━━━ Task material ━━━

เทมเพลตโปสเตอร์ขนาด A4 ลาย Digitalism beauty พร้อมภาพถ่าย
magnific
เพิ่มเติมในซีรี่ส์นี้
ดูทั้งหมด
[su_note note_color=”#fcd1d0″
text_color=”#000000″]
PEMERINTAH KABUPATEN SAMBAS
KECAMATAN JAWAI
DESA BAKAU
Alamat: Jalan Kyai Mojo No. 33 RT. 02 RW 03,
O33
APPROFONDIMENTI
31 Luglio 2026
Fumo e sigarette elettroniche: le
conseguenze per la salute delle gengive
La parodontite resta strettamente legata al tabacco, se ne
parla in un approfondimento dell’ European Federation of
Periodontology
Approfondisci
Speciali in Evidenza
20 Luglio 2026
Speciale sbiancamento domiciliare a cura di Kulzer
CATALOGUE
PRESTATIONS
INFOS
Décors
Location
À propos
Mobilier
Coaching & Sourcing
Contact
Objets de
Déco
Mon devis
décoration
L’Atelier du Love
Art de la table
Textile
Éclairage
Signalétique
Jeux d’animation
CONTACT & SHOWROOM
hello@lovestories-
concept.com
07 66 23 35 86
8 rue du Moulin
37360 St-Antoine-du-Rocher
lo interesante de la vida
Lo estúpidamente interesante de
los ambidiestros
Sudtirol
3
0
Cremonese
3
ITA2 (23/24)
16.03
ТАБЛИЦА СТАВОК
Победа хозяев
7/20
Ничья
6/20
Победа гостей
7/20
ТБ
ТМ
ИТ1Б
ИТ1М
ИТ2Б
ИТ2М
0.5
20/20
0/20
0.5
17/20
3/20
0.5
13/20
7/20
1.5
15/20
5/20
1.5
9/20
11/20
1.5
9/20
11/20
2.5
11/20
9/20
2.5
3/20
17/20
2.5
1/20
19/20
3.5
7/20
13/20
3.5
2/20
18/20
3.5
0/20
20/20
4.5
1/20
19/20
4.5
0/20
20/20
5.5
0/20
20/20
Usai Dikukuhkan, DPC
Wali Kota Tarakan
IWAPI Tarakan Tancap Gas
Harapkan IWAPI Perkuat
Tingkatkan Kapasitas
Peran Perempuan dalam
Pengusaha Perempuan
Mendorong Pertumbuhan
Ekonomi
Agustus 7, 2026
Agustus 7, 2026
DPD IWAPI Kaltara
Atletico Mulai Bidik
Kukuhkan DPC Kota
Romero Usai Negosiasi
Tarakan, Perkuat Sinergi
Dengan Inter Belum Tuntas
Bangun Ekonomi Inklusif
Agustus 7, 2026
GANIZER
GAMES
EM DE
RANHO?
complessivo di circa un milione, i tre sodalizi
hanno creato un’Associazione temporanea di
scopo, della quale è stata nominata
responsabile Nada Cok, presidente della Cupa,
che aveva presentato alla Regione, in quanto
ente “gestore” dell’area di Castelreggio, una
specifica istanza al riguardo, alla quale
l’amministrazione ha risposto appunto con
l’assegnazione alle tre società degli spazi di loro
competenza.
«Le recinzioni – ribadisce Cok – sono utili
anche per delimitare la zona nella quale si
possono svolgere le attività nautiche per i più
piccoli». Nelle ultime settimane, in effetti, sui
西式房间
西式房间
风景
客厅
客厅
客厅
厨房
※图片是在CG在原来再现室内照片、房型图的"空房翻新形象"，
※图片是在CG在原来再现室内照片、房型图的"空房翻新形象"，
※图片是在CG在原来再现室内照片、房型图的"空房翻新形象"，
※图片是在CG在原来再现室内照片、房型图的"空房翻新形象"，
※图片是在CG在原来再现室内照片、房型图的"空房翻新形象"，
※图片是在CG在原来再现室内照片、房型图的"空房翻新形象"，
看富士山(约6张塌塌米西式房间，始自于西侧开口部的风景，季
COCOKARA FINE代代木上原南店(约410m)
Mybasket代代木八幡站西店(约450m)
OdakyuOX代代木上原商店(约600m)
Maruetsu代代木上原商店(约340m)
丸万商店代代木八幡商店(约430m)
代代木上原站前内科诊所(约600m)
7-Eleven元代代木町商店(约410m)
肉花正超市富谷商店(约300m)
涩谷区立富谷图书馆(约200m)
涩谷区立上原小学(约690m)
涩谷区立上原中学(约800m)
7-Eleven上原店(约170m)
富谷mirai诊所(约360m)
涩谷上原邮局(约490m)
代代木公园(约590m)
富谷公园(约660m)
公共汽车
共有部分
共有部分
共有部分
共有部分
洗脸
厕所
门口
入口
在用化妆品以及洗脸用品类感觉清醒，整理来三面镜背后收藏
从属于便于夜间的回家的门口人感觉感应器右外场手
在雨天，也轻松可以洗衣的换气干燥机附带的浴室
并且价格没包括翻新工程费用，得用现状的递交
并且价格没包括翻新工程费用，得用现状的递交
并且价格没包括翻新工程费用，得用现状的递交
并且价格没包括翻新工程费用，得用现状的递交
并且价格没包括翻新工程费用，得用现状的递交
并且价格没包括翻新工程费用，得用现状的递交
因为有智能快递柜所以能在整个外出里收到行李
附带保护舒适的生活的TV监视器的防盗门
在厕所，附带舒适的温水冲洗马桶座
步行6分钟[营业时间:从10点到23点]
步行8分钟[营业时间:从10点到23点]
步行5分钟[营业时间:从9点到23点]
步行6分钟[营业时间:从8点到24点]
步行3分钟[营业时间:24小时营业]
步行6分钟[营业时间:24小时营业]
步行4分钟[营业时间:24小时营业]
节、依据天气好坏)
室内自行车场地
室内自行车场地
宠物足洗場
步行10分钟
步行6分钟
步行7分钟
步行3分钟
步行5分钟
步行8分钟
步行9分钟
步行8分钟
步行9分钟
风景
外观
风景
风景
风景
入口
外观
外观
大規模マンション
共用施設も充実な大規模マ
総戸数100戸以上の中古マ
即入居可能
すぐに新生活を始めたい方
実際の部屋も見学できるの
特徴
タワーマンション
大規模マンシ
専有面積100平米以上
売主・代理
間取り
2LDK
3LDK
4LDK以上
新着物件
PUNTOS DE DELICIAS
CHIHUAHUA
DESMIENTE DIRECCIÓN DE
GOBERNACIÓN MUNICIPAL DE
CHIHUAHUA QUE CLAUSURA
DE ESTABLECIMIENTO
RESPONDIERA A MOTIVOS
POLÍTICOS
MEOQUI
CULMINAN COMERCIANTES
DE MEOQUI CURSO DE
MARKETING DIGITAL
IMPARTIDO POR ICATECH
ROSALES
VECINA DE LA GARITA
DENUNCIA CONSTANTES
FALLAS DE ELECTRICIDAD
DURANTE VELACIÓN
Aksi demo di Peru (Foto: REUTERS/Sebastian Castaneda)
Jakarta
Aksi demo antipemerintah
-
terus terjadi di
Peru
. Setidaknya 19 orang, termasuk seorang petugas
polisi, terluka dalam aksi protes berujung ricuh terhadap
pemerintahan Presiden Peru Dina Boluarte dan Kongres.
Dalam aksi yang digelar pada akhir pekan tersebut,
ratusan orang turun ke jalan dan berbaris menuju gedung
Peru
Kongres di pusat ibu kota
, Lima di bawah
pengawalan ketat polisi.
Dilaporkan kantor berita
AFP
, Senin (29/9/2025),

━━━

▸ **What is required**:
List every line in the listing above that contains the word "Kongres". Matching is case-sensitive.

▸ **Response to the exercise**:
pemerintahan Presiden Peru Dina Boluarte dan Kongres.
Kongres di pusat ibu kota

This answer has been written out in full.